Comment atténuer la tristesse ?
by Ambiome on August 1, 2009
in Bien-être, esprit...
Comme très certainement beaucoup d’entre vous, je suis en recherche constante de sérénité, de bonheur et de paix intérieure, et je tente d’y travailler autant que possible.
Malheureusement, la vie ne nous réserve pas toujours que des cadeaux, et il faut parfois faire face à l’inévitable. Dans ces moments-là , comment affronter, et surtout atténuer la souffrance qui nous assaille ? C’est la question que je me pose et que je vous pose aujourd’hui. Car il n’y a parfois rien que nous puissions faire pour changer certains évènements malheureux, rien si ce n’est accepter, et laisser faire le temps.
En attendant que le temps ait suffisamment passé, que faire ? Voici ce qui fonctionne pour moi, et qui peut-être, fonctionne pour vous aussi :
- Rester en lien avec mes proches
C’est essentiel pour moi de pouvoir ouvrir mon coeur aux gens que j’aime et qui m’aiment, évoquer ma souffrance, me confier pour la faire sortir de moi.
- M’éloigner de mon quotidien quelques jours
Partir à la campagne, au calme, changer de décor pour me changer les idées, si j’en ai la possibilité.
- Faire une activité très prenante
Que ce soit faire les vitres ou retoucher des photos, tant que je ne laisse pas le temps à mon esprit de vagabonder et de ressasser.
- Ecouter de la musique, fort
Je dirais que c’est mon remède miracle. La musique a un pouvoir incroyable sur moi. Mon coeur devient rapidement plus léger, je peux me mettre à chanter ou danser, et ça me fait un bien fou qui fonctionne à tous les coups. C’est bien simple, vivre sans musique est impensable.
Bien sûr, il ne s’agit là que de moyens temporaires. Mais qu’importe tant qu’ils peuvent aider à faire passer une pilule un peu dure à avaler…
Votre avis m’intéresse : quels moyens utilisez-vous pour atténuer vos souffrances ?

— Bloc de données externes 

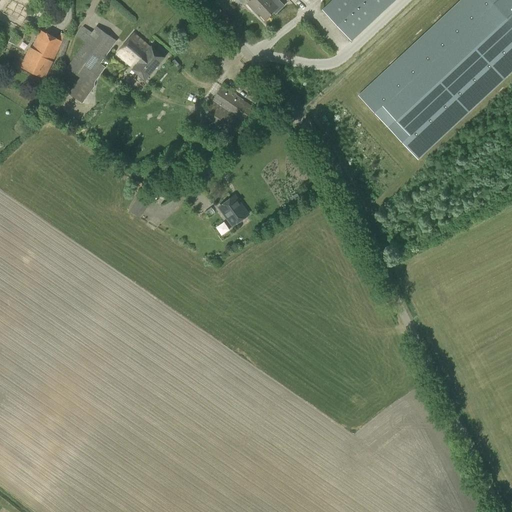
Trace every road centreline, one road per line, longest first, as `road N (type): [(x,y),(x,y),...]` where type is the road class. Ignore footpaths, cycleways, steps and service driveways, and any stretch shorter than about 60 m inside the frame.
road 1 (unclassified): [(501,511),(291,111)]
road 2 (unclassified): [(291,111),(197,0)]
road 3 (unclassified): [(174,184),(291,111)]
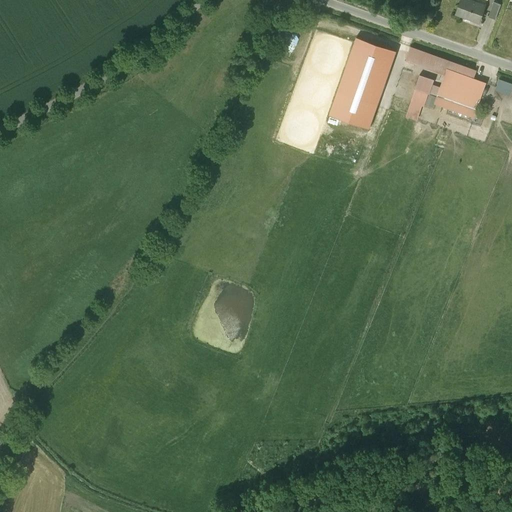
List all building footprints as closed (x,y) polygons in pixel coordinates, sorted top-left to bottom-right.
[(484,4),(474,0),(458,0),(453,14),(476,23),(484,4)] [(499,4),(493,2),(487,18),(493,20),(499,4)] [(355,42),(337,92),(377,106),(396,51),(357,37),(355,42)] [(477,70),(411,46),(406,60),(445,75),(447,69),(474,78),(477,70)] [(474,78),(447,69),(445,75),(445,76),(441,87),(441,88),(477,101),(478,101),(485,83),(474,78)] [(415,89),(429,93),(432,84),(434,79),(420,74),(415,89)] [(494,91),(511,94),(511,93),(511,81),(497,79),(494,91)] [(441,88),(441,87),(432,84),(429,93),(438,96),(438,95),(441,88)] [(477,101),(441,88),(438,95),(452,100),(475,108),(477,101)] [(429,93),(415,89),(411,102),(425,106),(425,105),(426,102),(429,94),(429,93)] [(429,94),(426,102),(434,104),(437,97),(429,94)] [(452,100),(438,95),(438,96),(435,103),(449,108),(452,100)] [(475,108),(452,100),(449,108),(472,116),(475,108)]
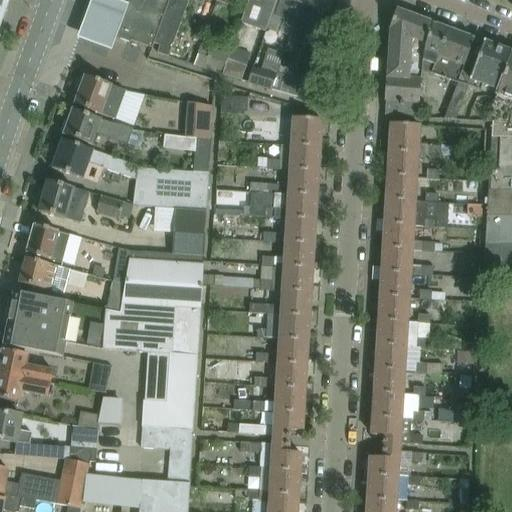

Je suis très souvent triste, mais rarement si je suis avec d’autres, alors évidemment la stratégie de choix est de rechercher de la compagnie, mais ce n’est pas toujours possible.
Quand la tristesse me submerge, je chante. Lire certains auteurs sages de la tradition juive m’apaise aussi. Ou simplement me plonger dans les psaumes.
Je me balade dans la forêt (car c’est le lieu que je trouve le plus apaisant).
J’essaie de m’occuper des autres, de les aider.
Je me confie aux gens les plus proches de moi, et avec eux je me laisse aller à pleurer. Eventuellement, je me confie à mes chats, qui profitent bien du câlin, eux.
Des solutions…
Propres à chacun, à chacune…
Mais des solutions, et des bonnes !
Pour moi, ton sujet ne peut m’être que bénéfique.
Déjà , il me demande une sacré réflexion…
Ce n’est pas facile de te répondre, car il existe plusieurs formes
de tristesses, mais je vais passer outre une longue réflexion et essayer
de te donner des éléments, qui pour ma part, m’aident beaucoup lorsque
je suis encore capable de m’y atteler.
* Dès que je sens le cafard m’envahir, je prends la décision d’arrêter toutes
activités, de m’asseoir dans le silence complet et j’essaie d’omettre de mon esprit toutes mes pensées affligeantes. Enfin, j’essaie d’entrer à l’écoute de mes véritables désirs et/ou besoins. Ensuite, je les différencie. Et si je trouve un besoin qui s’avère être plus nécessiteux, alors je le fais passer en priorité.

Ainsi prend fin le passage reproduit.